Thursday, February 27, 2014

Leaks show GCHQ captured ordinary internet users' webcam images - Financial Times


File image of Lobban attending an Intelligence and Security Committee hearing at Parliament in London©Reuters

Sir Iain Lobban, head of GCHQ, testifying before MPs



GCHQ, Britain’s electronic spying agency, intercepted and stored images of 1.8m Yahoo users taken from their personal webcams even though most of them were not suspected of wrongdoing, documents leaked by the whistleblower Edward Snowden show.


A secret programme called “Optic Nerve”, run in conjunction with the US National Security Agency, recorded millions of webcam images from ordinary internet users – as many as one in 10 of them sexually explicit – “in bulk”, the UK’s Guardian newspaper reported on Thursday.


“Optic Nerve” tapped into Yahoo users’ accounts and took still images from their computer webcams every five minutes.


Yahoo reacted angrily to the revelations, denying all knowledge. A spokesperson for the company said the covert surveillance programme represented “a whole new level of violation of our users’ privacy”.

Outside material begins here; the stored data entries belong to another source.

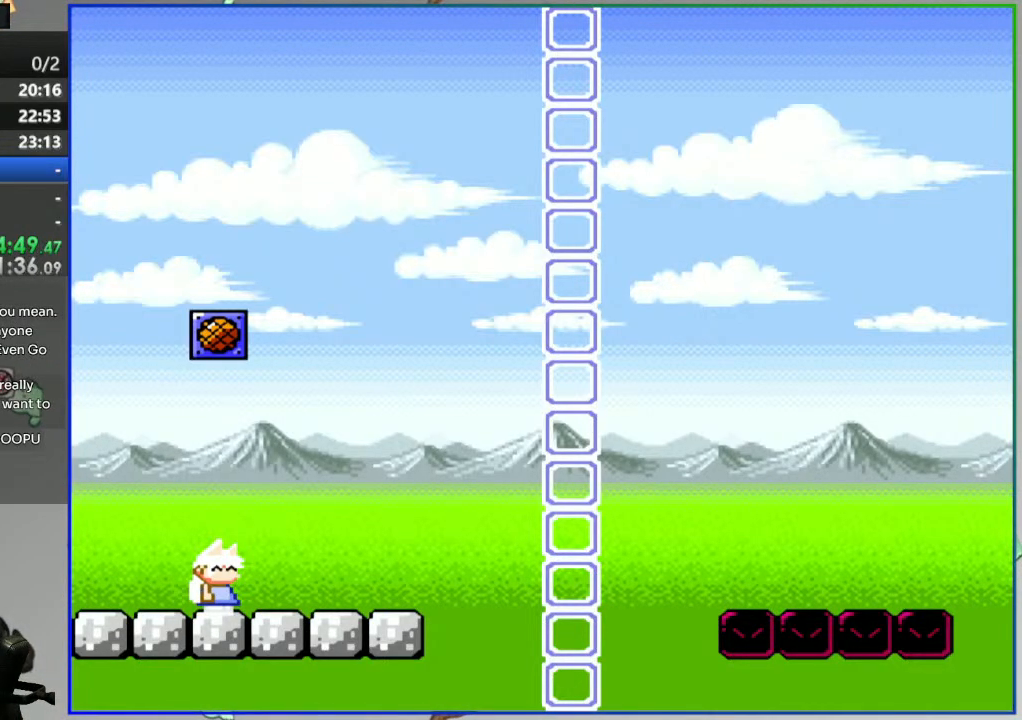
Gameplay with a controller (Nintendo layout); each line is a JSON object with the inputs held at the frame after it. "events" lists button and stick changes between this image and that frame as [ms after this image, input, new state], when the widget could be followed in between. Not read: L3 R3.
{"buttons": [], "events": []}
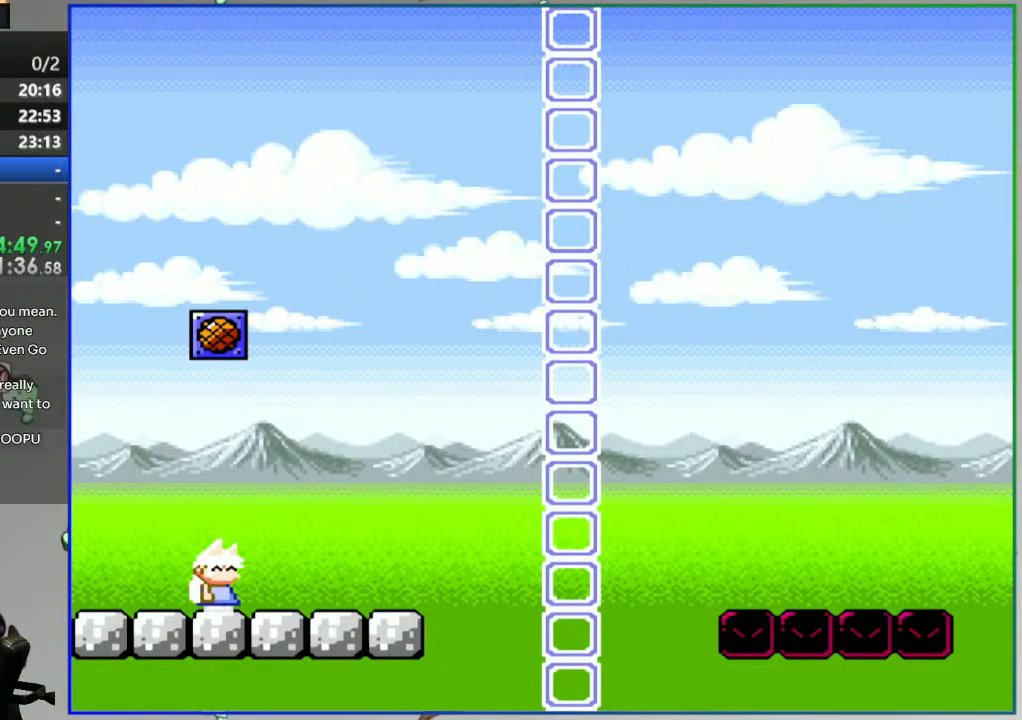
{"buttons": [], "events": []}
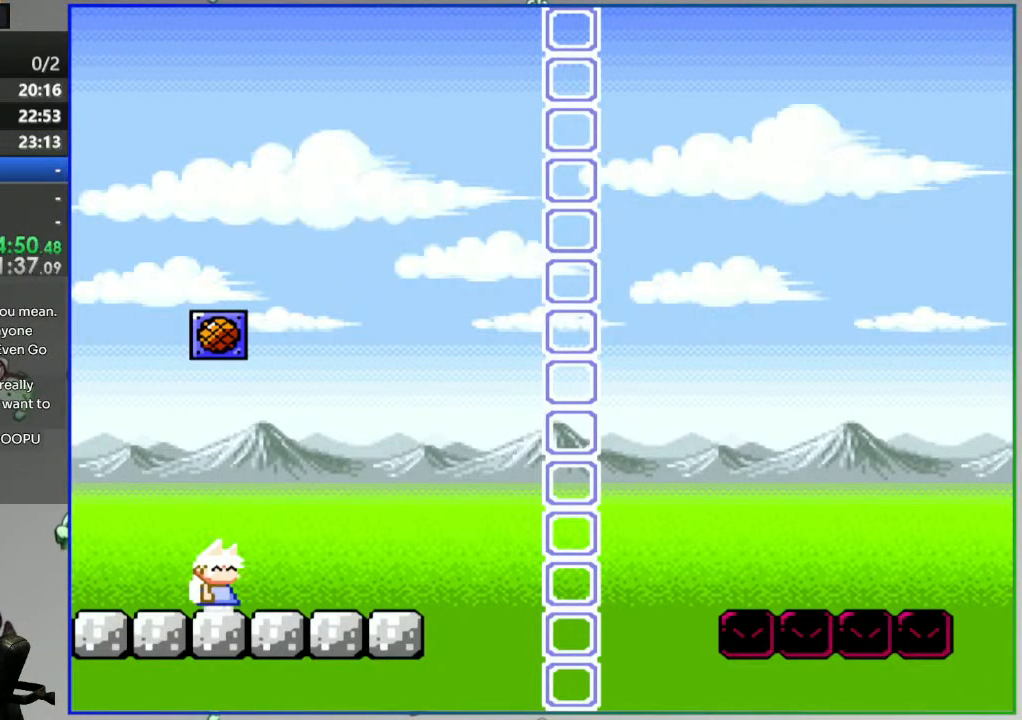
{"buttons": ["Y", "DPAD_RIGHT"], "events": [[250, "Y", "down"], [267, "DPAD_RIGHT", "down"]]}
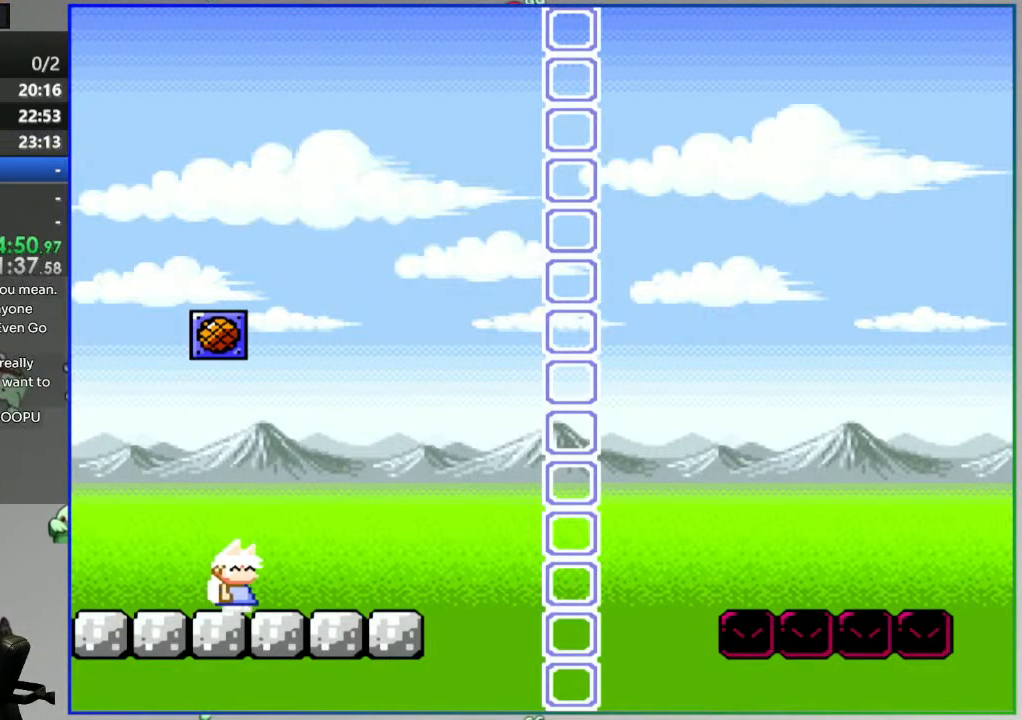
{"buttons": ["B", "Y", "DPAD_RIGHT"], "events": [[317, "B", "down"]]}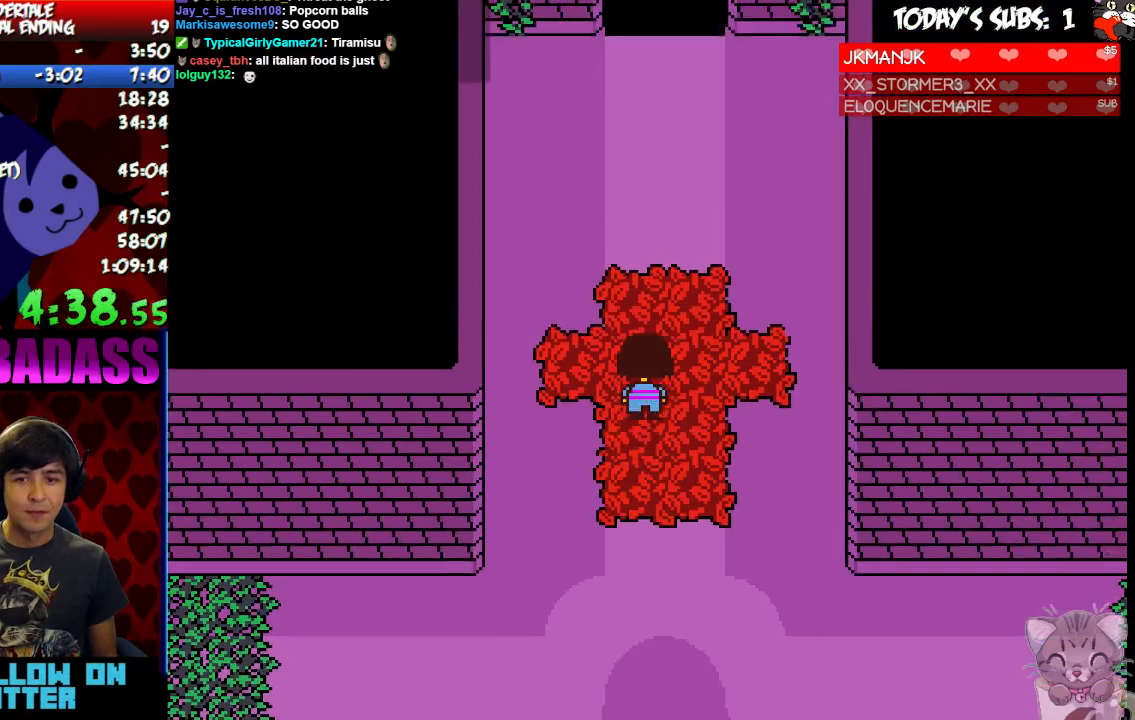
Gameplay with keyboard; each line is a JSON object with the keys held at the frame after it. "events" lists presses ("down") and releases ("up") of "c", "down", "escape", "left", "return", "right", "shift", "up", "x" and "z" between this image and that frame as [ms after this image, input, new state], when the widget could be followed in between. No other keys are recorded. Mouse input is not recorded.
{"keys": ["up"], "events": [[333, "left", "down"], [367, "left", "up"]]}
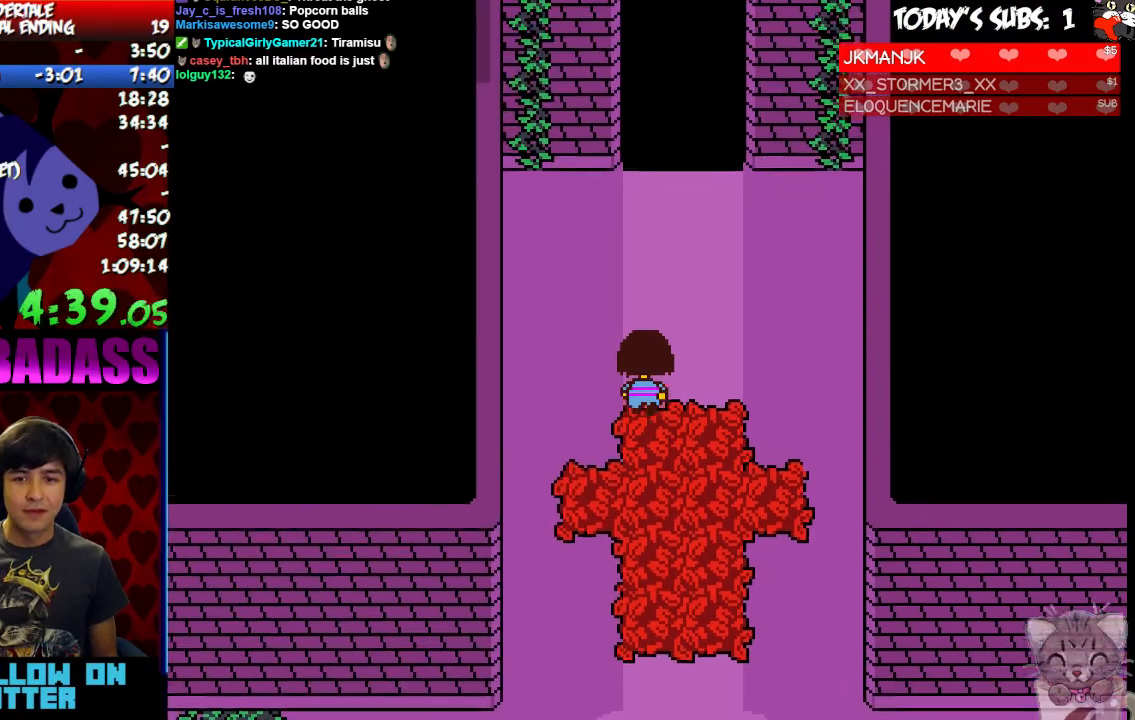
{"keys": ["up"], "events": []}
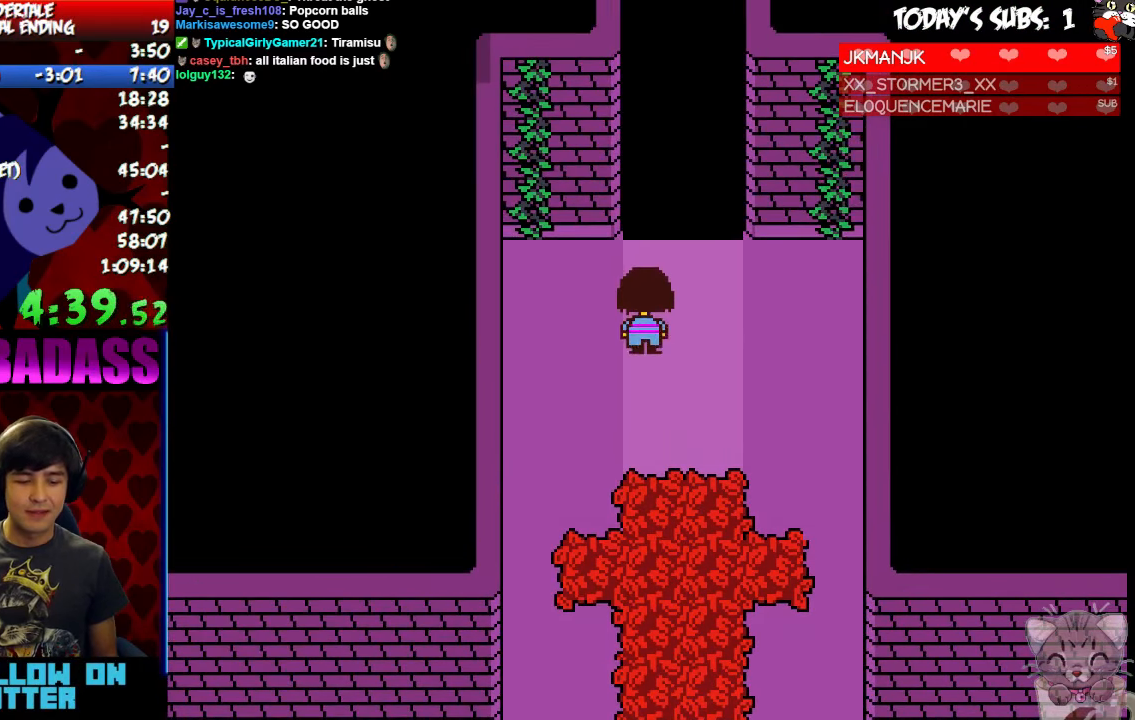
{"keys": ["up"], "events": []}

Security analysts say GCHQ may have collected the webcam images to help link potential terror suspects or criminals with different accounts and communications platforms they used on other computers.


The “Optic Nerve” disclosure is the latest from the huge cache of secret documents that Mr Snowden – a former private security contractor – stole from the NSA last year. Mr Snowden is now a fugitive in Russia.


“It is a longstanding policy that we do not comment on intelligence matters,” a spokesperson for GCHQ said.


“Furthermore, all of GCHQ’s work is carried out in accordance with a strict legal and policy framework which ensures that our activities are authorised, necessary and proportionate, and that there is rigorous oversight, including from the secretary of state, the Interception and Intelligence Services Commissioners and the Parliamentary Intelligence and Security Committee,” they added.


Separately on Thursday, parliament’s home affairs select committee issued a summons compelling the man in charge of judicial oversight of the UK’s intelligence agencies to appear before it and give evidence.


Sir Mark Waller, the intelligence services commissioner, has been ordered to appear on 18 March. Sir Mark had earlier refused an invitation to attend the committee and give evidence on his oversight of the intelligence agencies.


GCHQ’s head, Sir Iain Lobban, has previously defended the agency’s data-collection methods as being akin to looking for needles in “an enormous hay field”.


The agency only aims to “collect hay” from “those parts of the field which might be lucrative in terms of containing needles or fragments of needles” in a “tiny proportion” of the whole field, Sir Iain told parliament’s Intelligence and Security Committee last year.


Yahoo has been a vocal member of the coalition lobbying world governments to limit their authority over user information and increase transparency over what the security agencies do access.


A Yahoo spokesperson said: “We were not aware of, nor would we condone this reported activity. This report, if true, represents a whole new level of violation of our users’ privacy that is completely unacceptable and we strongly call on the world’s governments to reform surveillance law consistent with the principles we outlined in December. We are committed to preserving our users’ trust and security and continue our efforts to expand encryption across all of our services.”


Marissa Mayer, Yahoo chief executive, said late last year the company would fight hard to preserve the trust users place in it. She announced that Yahoo would encrypt all its products, a process which is still ongoing. “There is nothing more important to us than protecting our users’ privacy,” she said.